_提供された抜粋:_

敏感の彼方に

HSPエンジニアがお送りする、前のめりブローグ

就活の「黒スーツ+白シャツ」が Appleジョブズ的発想であることを願う

 

リクルート スーツ 黒 個性 就活 入学 卒業

 

 

春は、企業の入社式や大学の卒業式・入学式のほか、3月に解禁となる就職活動の影響で、黒装束の集団を街のあちこちで見掛けます。春じゃなくても、「黒スーツ+白シャツ」に身を包んだ若者を見掛けると、それはほぼ 100%の確率で就活生だったりします。

_課題の資料:_
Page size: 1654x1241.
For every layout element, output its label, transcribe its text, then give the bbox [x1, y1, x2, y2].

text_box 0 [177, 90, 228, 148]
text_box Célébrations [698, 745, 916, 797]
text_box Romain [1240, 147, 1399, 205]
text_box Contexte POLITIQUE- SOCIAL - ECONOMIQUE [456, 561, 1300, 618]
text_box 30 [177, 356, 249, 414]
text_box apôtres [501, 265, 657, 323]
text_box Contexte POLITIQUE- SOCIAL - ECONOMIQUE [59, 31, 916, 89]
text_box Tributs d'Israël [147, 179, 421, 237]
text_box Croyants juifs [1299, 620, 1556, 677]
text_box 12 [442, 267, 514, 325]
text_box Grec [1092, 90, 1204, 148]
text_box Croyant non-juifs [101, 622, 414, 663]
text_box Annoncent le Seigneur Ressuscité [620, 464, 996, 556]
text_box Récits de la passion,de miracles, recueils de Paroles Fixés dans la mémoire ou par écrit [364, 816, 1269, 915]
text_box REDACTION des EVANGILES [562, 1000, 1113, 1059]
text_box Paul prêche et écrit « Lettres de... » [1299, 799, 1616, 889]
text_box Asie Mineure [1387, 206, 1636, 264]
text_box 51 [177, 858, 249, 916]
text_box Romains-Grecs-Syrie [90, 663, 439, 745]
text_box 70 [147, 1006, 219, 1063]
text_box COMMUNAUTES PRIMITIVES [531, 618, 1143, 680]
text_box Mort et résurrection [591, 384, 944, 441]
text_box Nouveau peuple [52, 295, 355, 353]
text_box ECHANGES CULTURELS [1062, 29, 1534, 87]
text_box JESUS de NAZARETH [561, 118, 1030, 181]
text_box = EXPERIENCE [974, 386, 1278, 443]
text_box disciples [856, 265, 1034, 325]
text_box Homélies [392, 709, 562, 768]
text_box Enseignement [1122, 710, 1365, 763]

_作業指示:_
1. 就活スーツの文章のうち、「HSPエンジニアがお送りする、前のめりブローグ」から「確率で就活生だったりします。」までを両端も含めて一字も変えずに再現せよ。
2. リストで「text_box 0 [177, 90, 228, 148]」を含む行からリストの最後の行までを、両端も含め、1行を1つの文字列とするJSONの配列として表せ。空行は除くこと。
就活スーツの文章とリストは互いに無関係だ。

_解答:_
1.
HSPエンジニアがお送りする、前のめりブローグ

就活の「黒スーツ+白シャツ」が Appleジョブズ的発想であることを願う

 

リクルート スーツ 黒 個性 就活 入学 卒業

 

 

春は、企業の入社式や大学の卒業式・入学式のほか、3月に解禁となる就職活動の影響で、黒装束の集団を街のあちこちで見掛けます。春じゃなくても、「黒スーツ+白シャツ」に身を包んだ若者を見掛けると、それはほぼ 100%の確率で就活生だったりします。

2.
[
  "text_box 0 [177, 90, 228, 148]",
  "text_box Célébrations [698, 745, 916, 797]",
  "text_box Romain [1240, 147, 1399, 205]",
  "text_box Contexte POLITIQUE- SOCIAL - ECONOMIQUE [456, 561, 1300, 618]",
  "text_box 30 [177, 356, 249, 414]",
  "text_box apôtres [501, 265, 657, 323]",
  "text_box Contexte POLITIQUE- SOCIAL - ECONOMIQUE [59, 31, 916, 89]",
  "text_box Tributs d'Israël [147, 179, 421, 237]",
  "text_box Croyants juifs [1299, 620, 1556, 677]",
  "text_box 12 [442, 267, 514, 325]",
  "text_box Grec [1092, 90, 1204, 148]",
  "text_box Croyant non-juifs [101, 622, 414, 663]",
  "text_box Annoncent le Seigneur Ressuscité [620, 464, 996, 556]",
  "text_box Récits de la passion,de miracles, recueils de Paroles Fixés dans la mémoire ou par écrit [364, 816, 1269, 915]",
  "text_box REDACTION des EVANGILES [562, 1000, 1113, 1059]",
  "text_box Paul prêche et écrit « Lettres de... » [1299, 799, 1616, 889]",
  "text_box Asie Mineure [1387, 206, 1636, 264]",
  "text_box 51 [177, 858, 249, 916]",
  "text_box Romains-Grecs-Syrie [90, 663, 439, 745]",
  "text_box 70 [147, 1006, 219, 1063]",
  "text_box COMMUNAUTES PRIMITIVES [531, 618, 1143, 680]",
  "text_box Mort et résurrection [591, 384, 944, 441]",
  "text_box Nouveau peuple [52, 295, 355, 353]",
  "text_box ECHANGES CULTURELS [1062, 29, 1534, 87]",
  "text_box JESUS de NAZARETH [561, 118, 1030, 181]",
  "text_box = EXPERIENCE [974, 386, 1278, 443]",
  "text_box disciples [856, 265, 1034, 325]",
  "text_box Homélies [392, 709, 562, 768]",
  "text_box Enseignement [1122, 710, 1365, 763]"
]